Back in 2011, the Atlanta Braves were notorious for their “three-headed monster” trio composing of Eric O’Flaherty, Jonny Venters, and Craig Kimbrel. The Minnesota Twins bullpen may not be as notorious as that trio, but they may have a “four-headed monster” in their current bullpen.
The Twins lineup is one of the best in the league. When you have power hitters like Miguel Sano, Eddie Rosario, Nelson Cruz, and Mitch Garver it is easy to overlook the bullpen. However, I do believe the bullpen deserves more recognition as one of the best in the league – and for good reason.
In the 28.2 innings that Tyler Duffey, Tyler Cippard, Matt Wisler, and Sergio Romo have pitched, they have only given up 5 earned runs. Maybe even more impressive is their sheer dominance over hitters in that time span. In those 28.2 innings, those four relievers have only walked 8 batters while striking out 34, good for a nearly 4:1 strikeout to walk ratio.
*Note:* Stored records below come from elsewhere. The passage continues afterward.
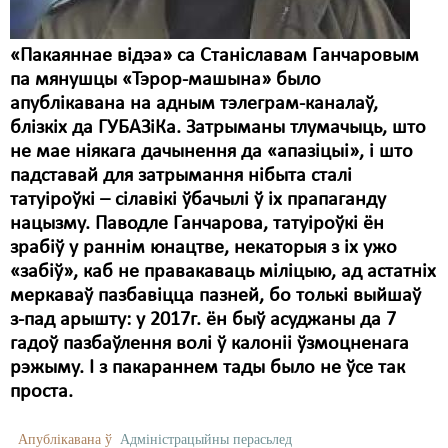
«Пакаяннае відэа» са Станіславам Ганчаровым
па мянушцы «Тэрор-машына» было
апублікавана на адным тэлеграм-каналаў,
блізкіх да ГУБАЗіКа. Затрыманы тлумачыць, што
не мае ніякага дачынення да «апазіцыі», і што
падставай для затрымання нібыта сталі
татуіроўкі – сілавікі ўбачылі ў іх прапаганду
нацызму. Паводле Ганчарова, татуіроўкі ён
зрабіў у раннім юнацтве, некаторыя з іх ужо
«забіў», каб не правакаваць міліцыю, ад астатніх
меркаваў пазбавіцца пазней, бо толькі выйшаў
з-пад арышту: у 2017г. ён быў асуджаны да 7
гадоў пазбаўлення волі ў калоніі ўзмоцненага
рэжыму. І з пакараннем тады было не ўсе так
проста.
Апублікавана ў
Адміністрацыйны перасьлед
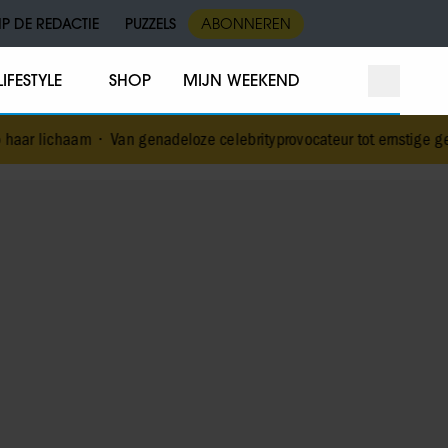
IP DE REDACTIE
PUZZELS
ABONNEREN
LIFESTYLE
SHOP
MIJN WEEKEND
an genadeloze celebrityprovocateur tot ernstige gezondheidscrisis: 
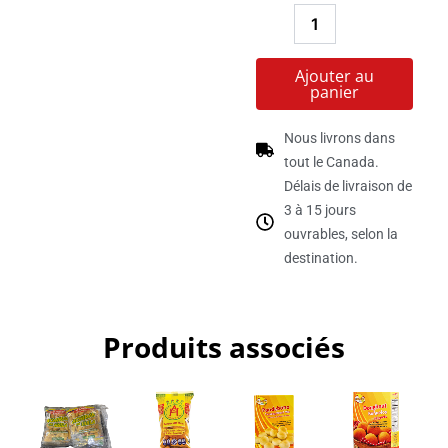
Ajouter au
panier
Nous livrons dans
tout le Canada.
Délais de livraison de
3 à 15 jours
ouvrables, selon la
destination.
Produits associés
Looking at some of the other members of the Minnesota Twins Bullpen
The funny part about those four pitchers is that I don’t believe that they are even Minnesota’s best relievers. Taylor Rogers was banged up in a couple games, which inflated his ERA to above 5 in the small sample size. However, his 11.37 K/9 and his 0 walks in his 6.1 innings of pitching should be a positive sign that the closer will be just fine going forward.
I also really like what I’ve seen from Jorge Alcala in his small sample size. Alcala, who is only 25 years old, has pitched less than 10 innings in the majors but boasts nice upside potential. He has a fastball that tops out around 97-98 mph and I like his slider as well. If he can keep the walks down, he will continue to be a solid 6th and 7th inning guy.
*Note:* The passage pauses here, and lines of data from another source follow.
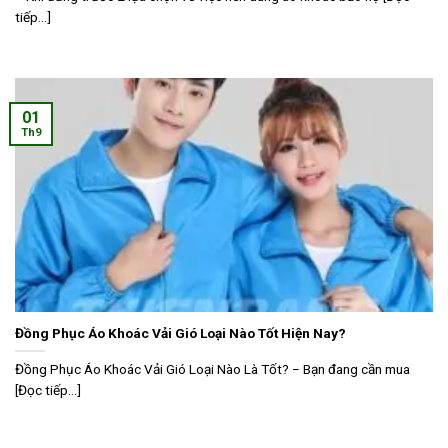
tiếp...]
01
Th9
Đồng Phục Áo Khoác Vải Gió Loại Nào Tốt Hiện Nay?
Đồng Phục Áo Khoác Vải Gió Loại Nào Là Tốt? − Bạn đang cần mua
[Đọc tiếp...]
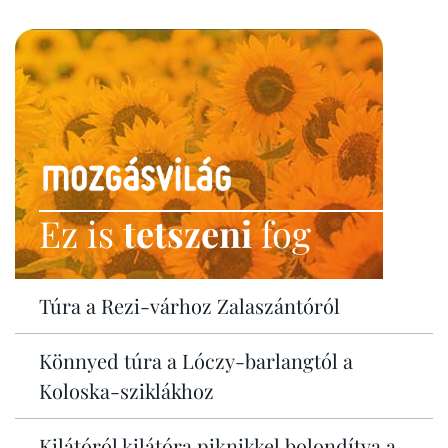
Ez is
tetszeni
fog
Túra a Rezi-várhoz Zalaszántóról
Könnyed túra a Lóczy-barlangtól a
Koloska-sziklákhoz
Kilátóról kilátóra piknikkel bolondítva a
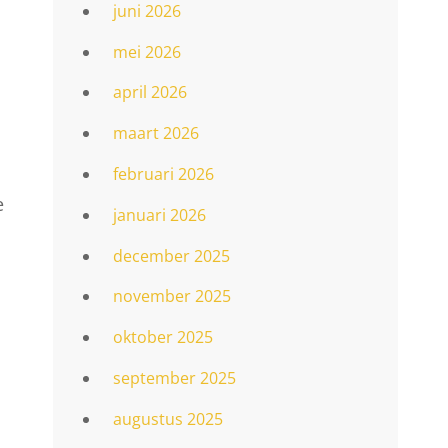
juni 2026
mei 2026
april 2026
maart 2026
februari 2026
e
januari 2026
december 2025
november 2025
oktober 2025
september 2025
augustus 2025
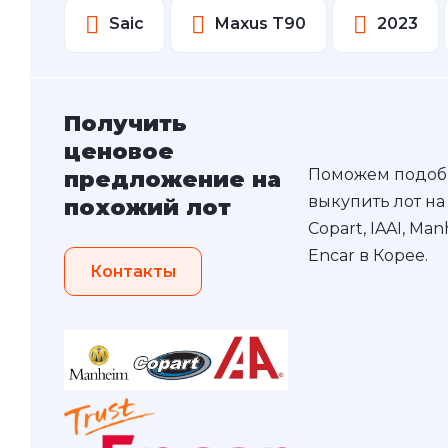
Saic
Maxus T90
2023
Получить
ценовое
Поможем подоб
предложение на
выкупить лот на
похожий лот
Copart, IAAI, Ma
Encar в Корее.
Контакты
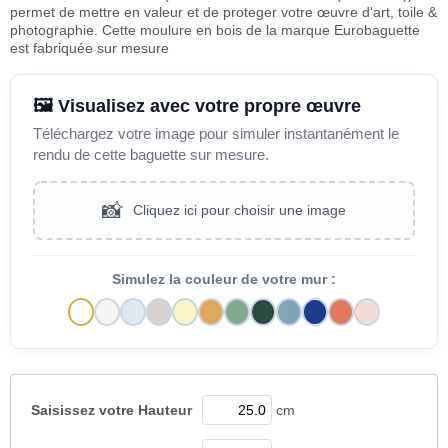
permet de mettre en valeur et de proteger votre œuvre d'art, toile &
photographie. Cette moulure en bois de la marque Eurobaguette
est fabriquée sur mesure
🖼️ Visualisez avec votre propre œuvre
Téléchargez votre image pour simuler instantanément le
rendu de cette baguette sur mesure.
📸
Cliquez ici pour choisir une image
Simulez la couleur de votre mur :
Saisissez votre
Hauteur
cm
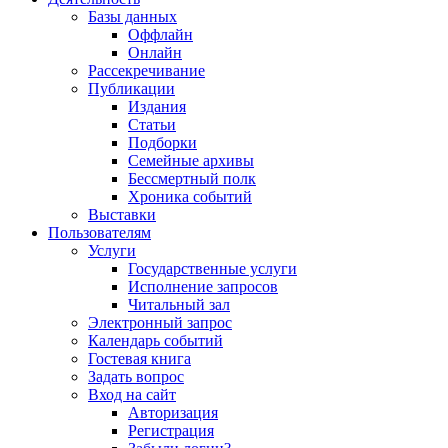
Базы данных
Оффлайн
Онлайн
Рассекречивание
Публикации
Издания
Статьи
Подборки
Семейные архивы
Бессмертный полк
Хроника событий
Выставки
Пользователям
Услуги
Государственные услуги
Исполнение запросов
Читальный зал
Электронный запрос
Календарь событий
Гостевая книга
Задать вопрос
Вход на сайт
Авторизация
Регистрация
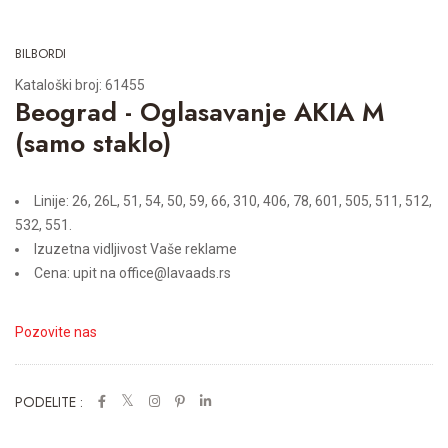
BILBORDI
Kataloški broj: 61455
Beograd - Oglasavanje AKIA M
(samo staklo)
Linije: 26, 26L, 51, 54, 50, 59, 66, 310, 406, 78, 601, 505, 511, 512,
532, 551.
Izuzetna vidljivost Vaše reklame
Cena: upit na office@lavaads.rs
Pozovite nas
PODELITE :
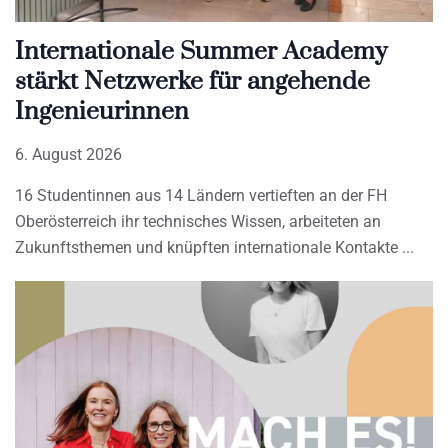
Internationale Summer Academy
stärkt Netzwerke für angehende
Ingenieurinnen
6. August 2026
16 Studentinnen aus 14 Ländern vertieften an der FH
Oberösterreich ihr technisches Wissen, arbeiteten an
Zukunftsthemen und knüpften internationale Kontakte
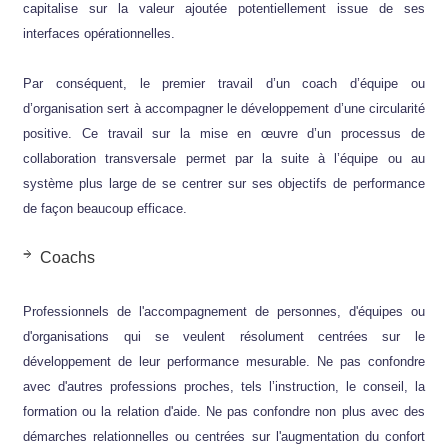
capitalise sur la valeur ajoutée potentiellement issue de ses
interfaces opérationnelles.
Par conséquent, le premier travail d’un coach d’équipe ou
d’organisation sert à accompagner le développement d’une circularité
positive. Ce travail sur la mise en œuvre d’un processus de
collaboration transversale permet par la suite à l’équipe ou au
système plus large de se centrer sur ses objectifs de performance
de façon beaucoup efficace.
Coachs
Professionnels de l'accompagnement de personnes, d'équipes ou
d'organisations qui se veulent résolument centrées sur le
développement de leur performance mesurable. Ne pas confondre
avec d'autres professions proches, tels l’instruction, le conseil, la
formation ou la relation d'aide. Ne pas confondre non plus avec des
démarches relationnelles ou centrées sur l'augmentation du confort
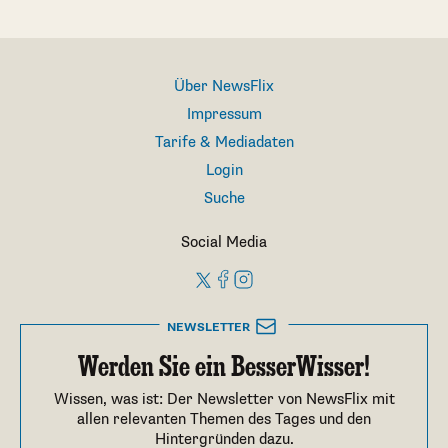
Über NewsFlix
Impressum
Tarife & Mediadaten
Login
Suche
Social Media
NEWSLETTER
Werden Sie ein BesserWisser!
Wissen, was ist: Der Newsletter von NewsFlix mit
allen relevanten Themen des Tages und den
Hintergründen dazu.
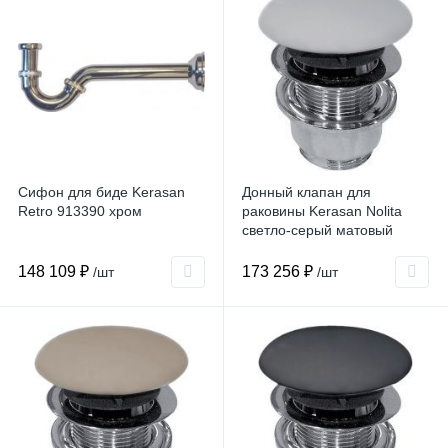
Сифон для биде Kerasan
Донный клапан для
Retro 913390 хром
раковины Kerasan Nolita
светло-серый матовый
148 109 ₽
173 256 ₽
/шт
/шт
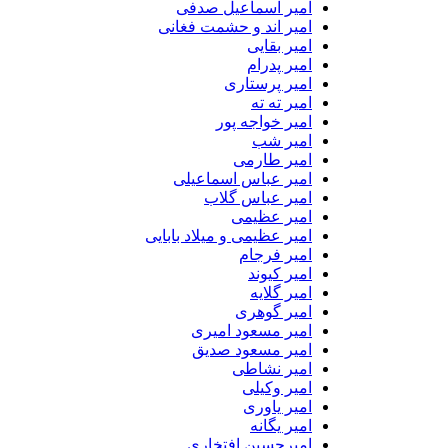
امیر اسماعیل صدفی
امیر اند و حشمت فغانی
امیر بقایی
امیر پدرام
امیر پرستاری
امیر ته ته
امیر خواجه پور
امیر شب
امیر طارمی
امیر عباس اسماعیلی
امیر عباس گلاب
امیر عظیمی
امیر عظیمی و میلاد بابایی
امیر فرجام
امیر کیوند
امیر گلایه
امیر گوهری
امیر مسعود امیری
امیر مسعود صدیق
امیر نشاطی
امیر وکیلی
امیر یاوری
امیر یگانه
امیرحسین افتخاری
One of the few relievers I am worried about is Trevor May. May has been solid thus far, and even has a save under his belt, but he has changed up his pitch mix quite a bit. It’s 7 innings into the season, but he is using his fastball less (55.4% compared to his career 60.7% mark) and his slider a lot more (31.5% compared to his 10% career mark). His numbers are down from 2020, and it may be a result of that.
Hats Off to the Bullpen
Minnesota Twins fans have to feel good about the bullpen moving forward. It’s great seeing the hitting move along as expected, but having that solid bullpen (especially in a shortened season where every game matters) is all the more important.
The starting pitching has been wobbly to start the season, and that may be due to a couple of injuries to the starters has also hurt early on. However. all eyes will be on the Twins hitters, but fans should also be confident that if they can get ahead late in games that the lead is in good hands.